Will consumers be left wondering forever?November 08, 2018
On November 7 in the European Parliament, MEPs and health campaigners together with industry representatives, yet again called for the alignment of alcoholic beverages with other food products.
In 2011 the European institutions passed Regulation (EU) No 1169/2011 that requires food and soft drinks, including fruit juice and milk, to label nutritional information and ingredients. However, after heated debates, alcoholic beverages were exempted from this obligation. Currently, when a consumer drinks alcohol it is highly unlikely that they know exactly what they are drinking.
In March 2017, the European Commission published a report clearly stating that no objective grounds were identified which would justify the absence of information on ingredients and nutritional information on alcoholic beverages.
The European Commission gave alcohol producers one year to deliver a self-regulatory proposal that would cover the entire sector of alcoholic beverages. In March this year (2018) industry produced a self-regulatory proposal. The European Commission is taking now more than half a year to asses that self-regulatory proposal. In the meantime, consumers are still being left to wonder what they are really drinking.

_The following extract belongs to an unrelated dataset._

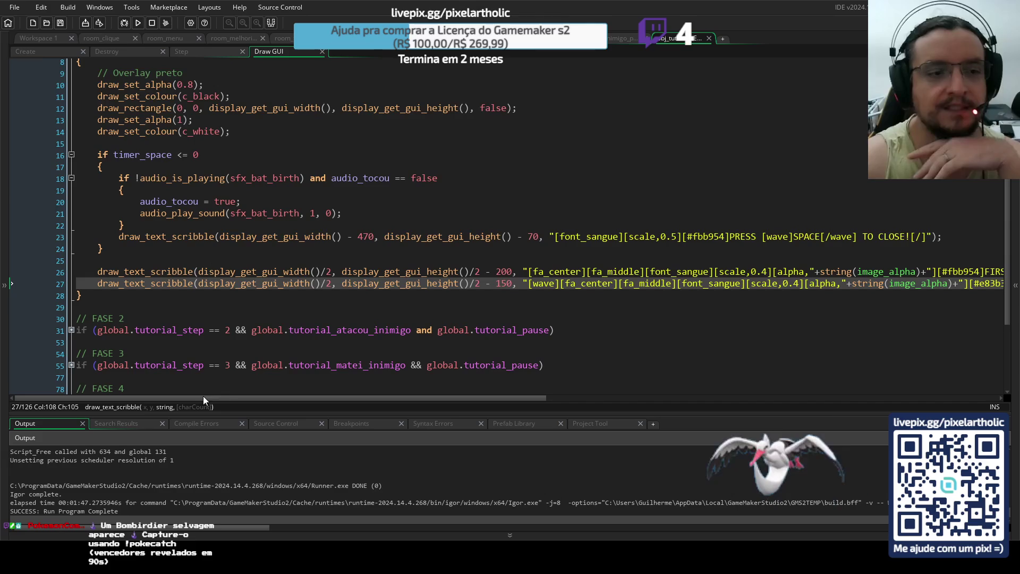
{"action": "double_click", "coordinate": [170, 271]}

‘’Given the limited timeframe for work in the current European Commission mandate, we urge the European Commission, to address the issue and align requirements for alcoholic beverages with those for other food and drinks producers. The current situation created disparities in the internal market, where a milk producer has a higher administrative burden than a vodka producer. We believe that the EU should allow a level playing field for all economic operators and not favour producers of one category of goods’’ said Member of the European Parliament Biljana Borzan.
The industry failed to produce a uniform approach for the whole sector, instead presenting sector-specific annexes. Additionally, the proposal leaves it up to the food business operators responsible for the food information to decide how to display the information. Discrepancies in implementation and interpretation of the EU Reg 1169/2011 could create a mosaic of styles and forms instead of following the already existing framework (set out in EU Reg 1169/2011) to which consumers are accustomed to.
Whilst the brewing sector reports that tthree-quarters of beers will be labelling ingredients and half will be labelling energy per 100ml by the end of this year, some sectors of the industry suggest providing information online, in form of weblinks, QR codes, bar codes etc. As stated in the European Commission’s report on alcohol labels from 2017, the majority of consumers “never or rarely” use off-label information sources to access information on nutrition values and ingredients of alcoholic beverages. According to the Digital Economy and Society Index (2017) 44% of Europeans (169 million) between 16 and 74 years do not have basic digital skills. ‘Off-label’ information would exclude millions of Europeans of their right to know what they consume.
‘’On labelling, the alcohol industry enjoyed preferential treatment dating back to 1978. It’s about time that the consumer came first. There is no reason that alcohol should be treated differently to any other foodstuff. It is utterly bizarre in 2018 that we even have to have this discussion. It should be obvious for any decent company to provide information to their consumers about their products at the point of sale. It really puzzles me why some sectors of the alcohol industry are so reluctant.’’ said Mariann Skar, Secretary General of European Alcohol Policy Alliance.
Listing ingredients contained in a beverage alerts the consumer to the presence of any potentially harmful substances. More importantly, providing nutritional information such as energy content allows consumers to monitor their diets better, and makes it easier to keep a healthy lifestyle.